Re: Transport and Meter toolbars dockable in the Mixer Board
Posted: Mon May 14, 2012 3:35 am
by Gale Andrews
steve wrote:billw58 wrote:
To which I would add:
Fader automation.
I thought that there was already a feature request on the wiki for that, but I don't see one.
Maybe that is because only Bill has actively requested the idea? Does anyone else want to vote for it while this topic is open?
In Bill's post here explaining about it (
http://forum.audacityteam.org/viewtopic ... 47#p110847 ) he seems to suggest that even this needs a rewrite of envelopes.
Gale
Re: Transport and Meter toolbars dockable in the Mixer Board
Posted: Mon May 14, 2012 3:56 am
by steve
Gale Andrews wrote:Does anyone else want to vote for it while this topic is open?
+1 for fader automation.
Gale Andrews wrote:he seems to suggest that even this needs a rewrite of envelopes.
He says:
"Unfortunately implementing this would mean changing the way envelopes are defined. They currently appear to be log or exponential curves defined by two points. Recording volume fader automation usually requires writing many volume control points with linear interpolation between them, and then possibly smoothing the curve (and removing redundant points) after the fact."

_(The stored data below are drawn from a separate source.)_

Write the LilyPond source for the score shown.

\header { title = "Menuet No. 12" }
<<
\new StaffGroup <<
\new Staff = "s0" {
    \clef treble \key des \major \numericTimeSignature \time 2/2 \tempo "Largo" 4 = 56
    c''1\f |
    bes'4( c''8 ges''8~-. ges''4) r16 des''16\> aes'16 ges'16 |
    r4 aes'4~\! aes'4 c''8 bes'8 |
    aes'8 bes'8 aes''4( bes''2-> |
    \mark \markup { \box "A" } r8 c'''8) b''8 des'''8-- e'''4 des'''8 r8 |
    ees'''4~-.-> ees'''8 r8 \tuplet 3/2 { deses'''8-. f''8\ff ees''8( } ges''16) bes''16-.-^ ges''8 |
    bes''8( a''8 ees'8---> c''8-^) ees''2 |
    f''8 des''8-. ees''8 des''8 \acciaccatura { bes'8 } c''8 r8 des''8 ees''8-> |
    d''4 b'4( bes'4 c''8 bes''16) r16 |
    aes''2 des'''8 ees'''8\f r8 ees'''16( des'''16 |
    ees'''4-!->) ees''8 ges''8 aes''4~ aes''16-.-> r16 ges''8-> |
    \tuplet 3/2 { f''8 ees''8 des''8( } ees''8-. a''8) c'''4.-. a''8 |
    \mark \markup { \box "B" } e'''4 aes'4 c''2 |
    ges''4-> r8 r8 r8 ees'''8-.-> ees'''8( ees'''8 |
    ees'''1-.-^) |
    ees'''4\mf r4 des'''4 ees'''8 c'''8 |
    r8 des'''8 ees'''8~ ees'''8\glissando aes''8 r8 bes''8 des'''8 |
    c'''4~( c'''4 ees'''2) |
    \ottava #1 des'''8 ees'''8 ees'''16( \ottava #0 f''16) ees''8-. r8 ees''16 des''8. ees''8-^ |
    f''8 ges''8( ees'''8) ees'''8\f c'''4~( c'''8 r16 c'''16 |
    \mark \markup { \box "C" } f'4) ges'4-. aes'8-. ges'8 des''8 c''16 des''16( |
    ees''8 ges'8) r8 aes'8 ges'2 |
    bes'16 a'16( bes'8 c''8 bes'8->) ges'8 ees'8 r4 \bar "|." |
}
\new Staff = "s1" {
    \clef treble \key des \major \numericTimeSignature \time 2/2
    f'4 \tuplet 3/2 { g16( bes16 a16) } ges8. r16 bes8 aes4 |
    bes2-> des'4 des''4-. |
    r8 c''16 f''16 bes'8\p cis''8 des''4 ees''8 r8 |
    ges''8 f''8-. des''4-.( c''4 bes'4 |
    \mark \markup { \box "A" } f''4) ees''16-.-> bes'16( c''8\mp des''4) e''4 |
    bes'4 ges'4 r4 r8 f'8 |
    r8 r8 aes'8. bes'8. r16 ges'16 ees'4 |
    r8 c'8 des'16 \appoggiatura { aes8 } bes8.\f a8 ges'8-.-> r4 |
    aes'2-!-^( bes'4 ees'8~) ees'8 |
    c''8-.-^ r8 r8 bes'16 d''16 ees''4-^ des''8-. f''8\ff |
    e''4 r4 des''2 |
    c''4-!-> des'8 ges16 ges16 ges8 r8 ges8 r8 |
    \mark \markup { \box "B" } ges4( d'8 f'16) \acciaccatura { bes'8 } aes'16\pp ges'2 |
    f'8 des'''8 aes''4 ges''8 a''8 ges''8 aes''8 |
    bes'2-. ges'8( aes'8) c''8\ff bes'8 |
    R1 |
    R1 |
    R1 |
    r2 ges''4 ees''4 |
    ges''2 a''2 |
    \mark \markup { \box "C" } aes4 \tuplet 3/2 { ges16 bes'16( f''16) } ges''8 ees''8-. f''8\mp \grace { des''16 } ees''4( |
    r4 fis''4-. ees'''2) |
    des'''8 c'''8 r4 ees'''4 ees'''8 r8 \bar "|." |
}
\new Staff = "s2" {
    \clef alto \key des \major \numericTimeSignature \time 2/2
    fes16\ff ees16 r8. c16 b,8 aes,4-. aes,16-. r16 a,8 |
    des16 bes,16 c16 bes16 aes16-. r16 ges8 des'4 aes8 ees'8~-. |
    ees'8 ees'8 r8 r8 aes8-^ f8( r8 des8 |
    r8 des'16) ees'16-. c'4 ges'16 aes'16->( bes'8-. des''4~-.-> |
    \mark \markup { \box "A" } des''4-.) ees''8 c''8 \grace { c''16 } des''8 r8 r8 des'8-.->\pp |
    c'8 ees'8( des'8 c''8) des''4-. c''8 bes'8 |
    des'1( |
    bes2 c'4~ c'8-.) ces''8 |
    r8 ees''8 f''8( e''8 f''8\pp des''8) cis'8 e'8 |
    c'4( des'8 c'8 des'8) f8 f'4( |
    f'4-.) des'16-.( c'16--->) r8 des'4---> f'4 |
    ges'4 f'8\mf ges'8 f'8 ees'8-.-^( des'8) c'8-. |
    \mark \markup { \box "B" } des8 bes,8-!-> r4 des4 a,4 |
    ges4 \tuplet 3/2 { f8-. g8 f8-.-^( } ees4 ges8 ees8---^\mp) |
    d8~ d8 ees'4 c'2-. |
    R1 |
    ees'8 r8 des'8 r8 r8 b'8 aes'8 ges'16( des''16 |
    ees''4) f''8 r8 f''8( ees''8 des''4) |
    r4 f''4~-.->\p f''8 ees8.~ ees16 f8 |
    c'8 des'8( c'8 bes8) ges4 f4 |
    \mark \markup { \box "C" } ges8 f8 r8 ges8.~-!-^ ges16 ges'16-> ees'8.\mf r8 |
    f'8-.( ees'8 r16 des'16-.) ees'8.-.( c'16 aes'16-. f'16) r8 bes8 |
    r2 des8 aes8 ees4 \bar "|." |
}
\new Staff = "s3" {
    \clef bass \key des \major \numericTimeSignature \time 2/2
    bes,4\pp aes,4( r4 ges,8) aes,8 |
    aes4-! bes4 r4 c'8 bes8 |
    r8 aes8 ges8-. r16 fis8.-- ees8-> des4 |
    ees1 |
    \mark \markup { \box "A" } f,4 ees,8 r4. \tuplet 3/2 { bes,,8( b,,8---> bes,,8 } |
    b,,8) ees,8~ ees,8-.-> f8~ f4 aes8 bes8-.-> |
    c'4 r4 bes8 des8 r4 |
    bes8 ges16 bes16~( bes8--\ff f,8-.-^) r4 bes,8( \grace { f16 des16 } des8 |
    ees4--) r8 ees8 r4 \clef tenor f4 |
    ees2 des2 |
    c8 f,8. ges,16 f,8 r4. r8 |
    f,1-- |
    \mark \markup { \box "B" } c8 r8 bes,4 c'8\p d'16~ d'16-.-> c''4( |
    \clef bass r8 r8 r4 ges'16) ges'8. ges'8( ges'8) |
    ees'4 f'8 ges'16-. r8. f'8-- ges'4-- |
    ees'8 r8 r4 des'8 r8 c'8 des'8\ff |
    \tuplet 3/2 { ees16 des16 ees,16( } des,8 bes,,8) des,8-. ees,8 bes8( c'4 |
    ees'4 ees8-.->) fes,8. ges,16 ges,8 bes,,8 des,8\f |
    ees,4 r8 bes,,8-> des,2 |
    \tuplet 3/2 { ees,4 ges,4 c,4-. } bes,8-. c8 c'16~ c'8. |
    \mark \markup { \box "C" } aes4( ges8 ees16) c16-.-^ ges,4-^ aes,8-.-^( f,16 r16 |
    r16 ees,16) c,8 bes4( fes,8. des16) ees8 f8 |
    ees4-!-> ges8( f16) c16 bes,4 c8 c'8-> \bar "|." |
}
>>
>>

Personally I'm in favour of envelopes using linear interpolation whether fader automation is implemented or not. Log/exponential curves may be nice on paper, but they are horribly fiddly to use (and fading to silence is impossible).

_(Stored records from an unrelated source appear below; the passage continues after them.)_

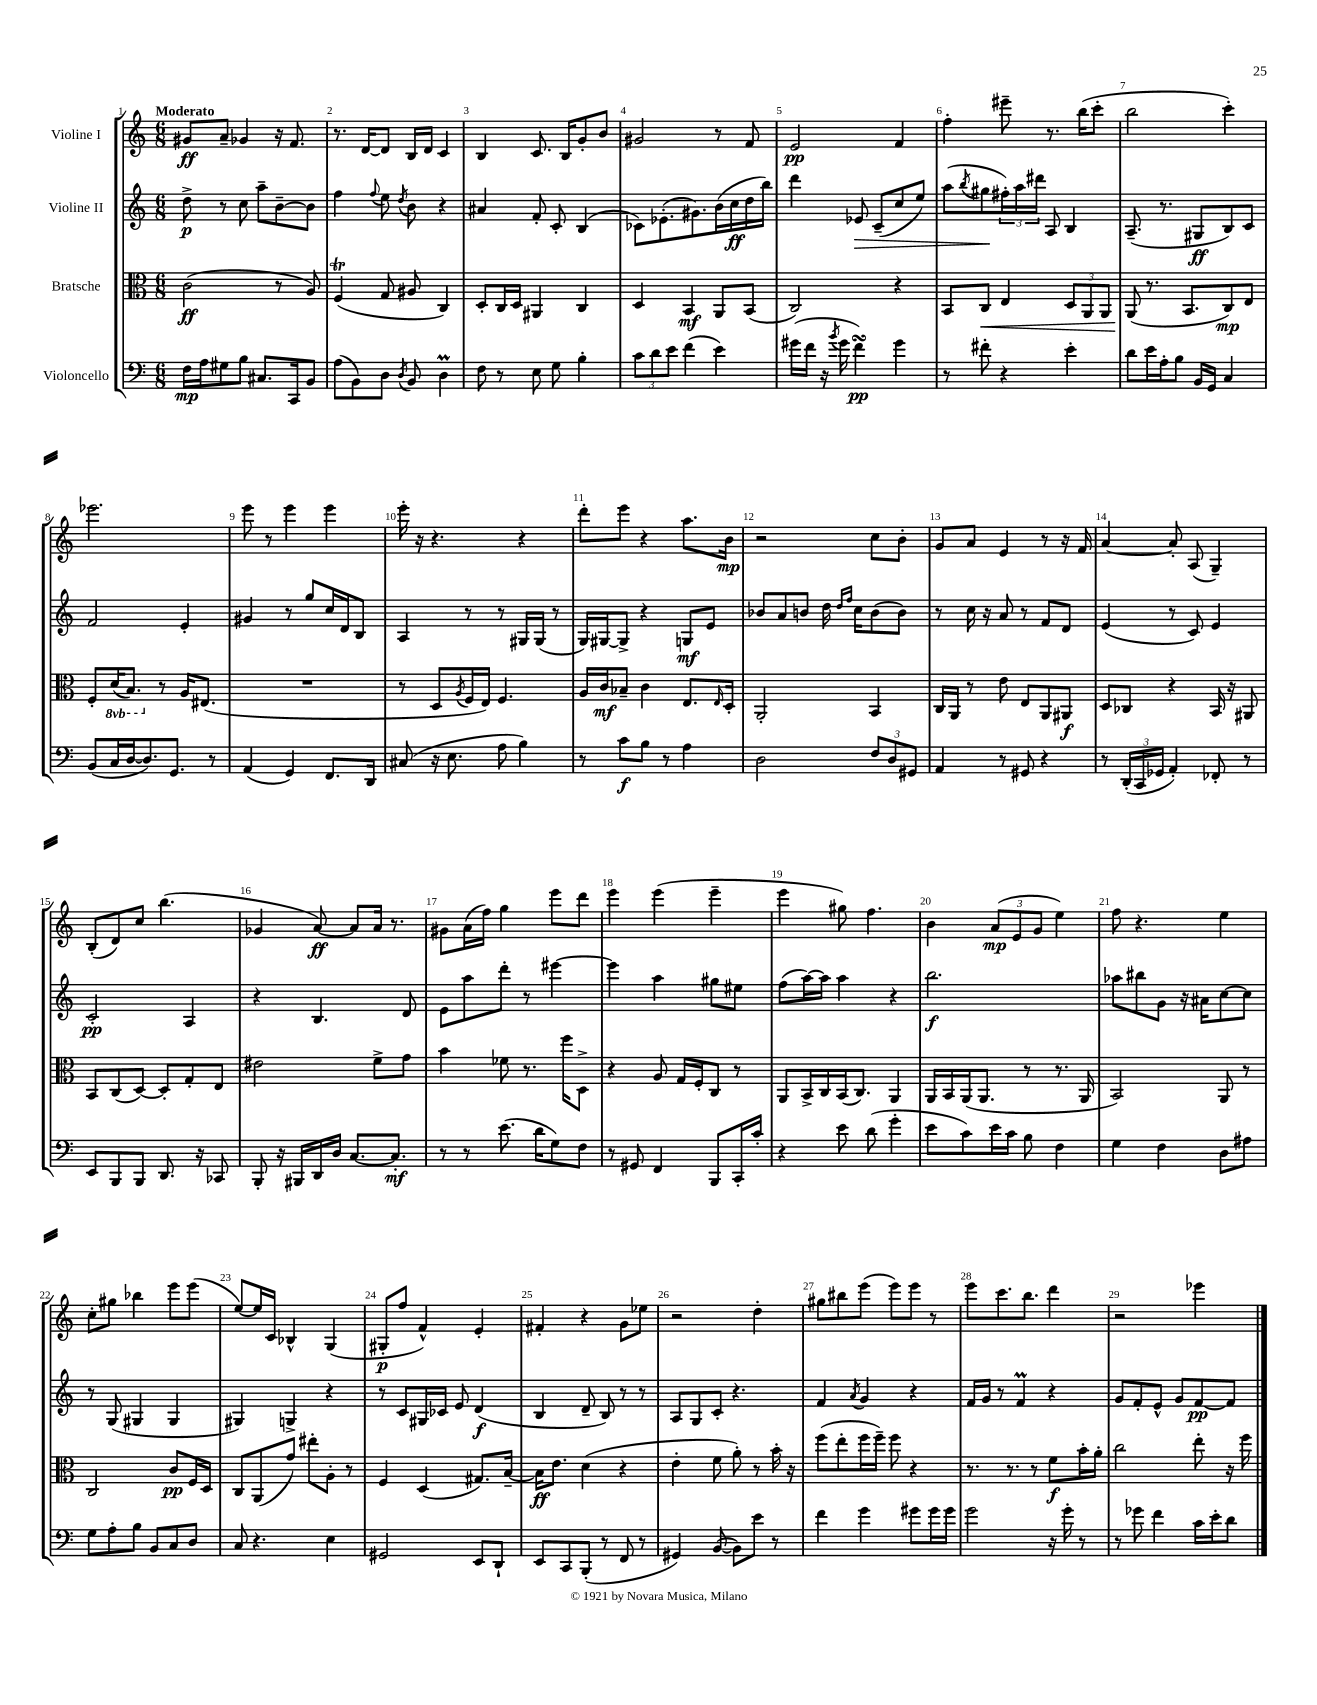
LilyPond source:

<<
\new StaffGroup <<
\new Staff = "s0" \with { instrumentName = "Violine I" } {
    \clef treble \key c \major \numericTimeSignature \time 6/8 \tempo "Moderato"
    gis'8\ff a'8-- ges'4 r16 f'8. |
    r8. d'16~ d'8 b16 d'16 c'4 |
    b4 c'8. b16 g'8-. b'8 |
    gis'2 r8 f'8 |
    e'2\pp f'4 |
    f''4-. eis'''8-- r8. b''16( c'''8-. |
    b''2 c'''4-.) |
    ees'''2. |
    e'''8 r8 e'''4 e'''4 |
    e'''16-. r16 r4. r4 |
    d'''8-. e'''8 r4 a''8. b'16\mp |
    r2 c''8 b'8-. |
    g'8 a'8 e'4 r8 r16 f'16 |
    a'4~ a'8-. a8( g4--) |
    b8-.( d'8) c''8 b''4.( |
    ges'4 a'8~\ff) a'8 a'16 r8. |
    gis'8 a'16( f''16) g''4 e'''8 d'''8 |
    e'''4 e'''4( e'''4-- |
    e'''4 gis''8) f''4. |
    b'4 \tuplet 3/2 { a'8\mp( e'8 g'8 } e''4) |
    f''8 r4. e''4 |
    c''8-. gis''8 bes''4 e'''8 e'''8( |
    e''8~) e''16 c'16 bes4-^ g4( |
    gis8-.\p f''8 f'4-^) e'4-. |
    fis'4-. r4 g'8 ees''8 |
    r2 d''4-. |
    gis''8 bis''8 e'''8( e'''8) e'''8 r8 |
    e'''8 c'''8. b''8. d'''4 |
    r2 ees'''4 \bar "|." |
}
\new Staff = "s1" \with { instrumentName = "Violine II" } {
    \clef treble \key c \major \numericTimeSignature \time 6/8
    d''8->\p r8 c''8 a''8-- b'8~-- b'8 |
    f''4 \appoggiatura { f''8 } e''8 \acciaccatura { d''8 } b'8 r4 |
    ais'4 f'8-. c'8-. b4( |
    ces'8) ees'8.-.( gis'8.) b'16( c''16\ff d''16 b''16) |
    d'''4 ees'8\> c'8--( c''8 e''8) |
    a''8( \acciaccatura { b''8 } gis''8\! \tuplet 3/2 { fis''16-.) a''16 dis'''16 } a8 b4 |
    a8.--( r8. gis8\ff b8) c'8 |
    f'2 e'4-. |
    gis'4 r8 g''8 c''16 d'16 b8 |
    a4 r8 r8 gis16 gis16( r8 |
    g16) gis16~ gis8-> r4 g8\mf e'8 |
    bes'8 a'8 b'8 d''16 \grace { d''16 f''16 } c''16 b'8( b'8) |
    r8 c''16 r16 a'8 r8 f'8 d'8 |
    e'4( r8 c'8) e'4 |
    c'2-.\pp a4 |
    r4 b4. d'8 |
    e'8 a''8 d'''8-. r8 eis'''4~ |
    eis'''4 a''4 gis''8 eis''8 |
    f''8( a''16~) a''16 a''4 r4 |
    b''2.\f |
    aes''8 bis''8 g'8 r16 ais'16 c''8~ c''8 |
    r8 g8( gis4 gis4 |
    gis4) g4-> r4 |
    r8 c'8 gis16 ces'16 e'8 d'4\f( |
    b4 d'8-- b8) r8 r8 |
    a8 g8 c'8-. r4. |
    f'4 \acciaccatura { a'8 } g'4 r4 |
    f'16 g'16 r8 f'4\prall r4 |
    g'8 f'8-. e'8-^ g'8 f'8~\pp f'8 \bar "|." |
}
\new Staff = "s2" \with { instrumentName = "Bratsche" } {
    \clef alto \key c \major \numericTimeSignature \time 6/8 \set Staff.ottavationMarkups = #ottavation-simple-ordinals
    c'2\ff( r8 a8) |
    f4\trill( g8 ais8 c4) |
    d8-. c16 d16 ais,4 c4 |
    d4 b,4\mf a,8 b,8( |
    c2) r4 |
    b,8 c8\< e4 \tuplet 3/2 { d8 a,8 a,8 } |
    a,8\!( r8. b,8. c8\mp) e8 |
    f8-. \ottava #-1 d16( b,8.) \ottava #0 r8 a16 eis8.( |
    R2. |
    r8 d8 \acciaccatura { a8 } f16 e16) f4. |
    a16 c'16\mf bes8-- c'4 e8. \grace { e16 } d16-. |
    a,2-. b,4 |
    c16 a,16 r8 e'8 e8 a,8 ais,8\f |
    d8 ces8 r4 b,16 r16 ais,8 |
    b,8 c8( d8~) d8-. g8-. e8 |
    eis'2 f'8-> g'8 |
    b'4 fes'8 r8. f''16 d8-> |
    r4 a8 g16 f16-. c8 r8 |
    a,8 b,16-> c16 b,16( c8.) a,4 |
    a,16 b,16 a,16( a,8. r8 r8. a,16 |
    b,2) a,8 r8 |
    c2 c'8\pp f16 d16 |
    c8 a,8( g'8) eis''8-. a8-. r8 |
    f4 d4( gis8.) b16~-- |
    b16\ff e'8. d'4( r4 |
    e'4-. f'8 a'8-.) r8 b'16-. r16 |
    f''8( e''8-. f''16 f''16--) f''8 r4 |
    r8. r8. r8 f'8\f b'16-. a'16-. |
    c''2 e''8-. r16 f''16 \bar "|." |
}
\new Staff = "s3" \with { instrumentName = "Violoncello" } {
    \clef bass \key c \major \numericTimeSignature \time 6/8
    f16\mp a16 gis8 b8 cis8. c,16 b,8 |
    a8( b,8) d8 \acciaccatura { d8 } b,8 d4\prall |
    f8 r8 e8 g8 b4-. |
    \tuplet 3/2 { c'8 d'8 e'8 } f'4( e'4) |
    gis'16( f'16 r16 \acciaccatura { b'8 } gis'16 f'4\turn\pp) gis'4 |
    r8 fis'8-. r4 e'4-. |
    d'8 e'16 a16-. b8 b,16 g,16 c4 |
    b,8( c16 d16~ d8.) g,8. r8 |
    a,4( g,4) f,8. d,16 |
    cis8( r16 e8. a8 b4) |
    r8 c'8\f b8 r8 a4 |
    d2 \tuplet 3/2 { f8 d8 gis,8 } |
    a,4 r8 gis,8 r4 |
    r8 \tuplet 3/2 { d,16-.( c,16 ges,16 } a,4-.) fes,8-. r8 |
    e,8 b,,8 b,,8 d,8. r16 ces,8 |
    b,,8-. r16 bis,,16 d,16 d16 c8.~ c8.-.\mf |
    r8 r8 e'8.( d'16 g8) f8 |
    r8 gis,8 f,4 b,,8 c,16-. c'16-. |
    r4 e'8 d'8( g'4-. |
    e'8 c'8) e'16 c'16 b8 f4 |
    g4 f4 d8 ais8 |
    g8 a8-. b8 b,8 c8 d8 |
    c8 r4. e4 |
    gis,2 e,8 d,8-! |
    e,8 c,8 b,,8-.( r8 f,8 r8 |
    gis,4) b,8~( b,8) e'8 r8 |
    f'4 g'4 gis'8 gis'16 gis'16 |
    g'2 r16 g'16-. r8 |
    r8 ges'8 f'4 c'16 e'16-. d'8 \bar "|." |
}
>>
>>
\layout { \context { \Score \override BarNumber.break-visibility = ##(#f #t #t) barNumberVisibility = #all-bar-numbers-visible } }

Re: Transport and Meter toolbars dockable in the Mixer Board
Posted: Mon May 14, 2012 4:33 am
by Gale Andrews
steve wrote:Personally I'm in favour of envelopes using linear interpolation whether fader automation is implemented or not.
OK I added your vote here (and those of a couple of other people that have asked in the past):
http://wiki.audacityteam.org/wiki/Featu ... s#envelope
steve wrote:
Log/exponential curves may be nice on paper, but they are horribly fiddly to use (and fading to silence is impossible).
Someone claims in that FR section that you can fade to silence but I cannot manage anything below -130 dB when in 32-bit float. Perhaps you should comment there?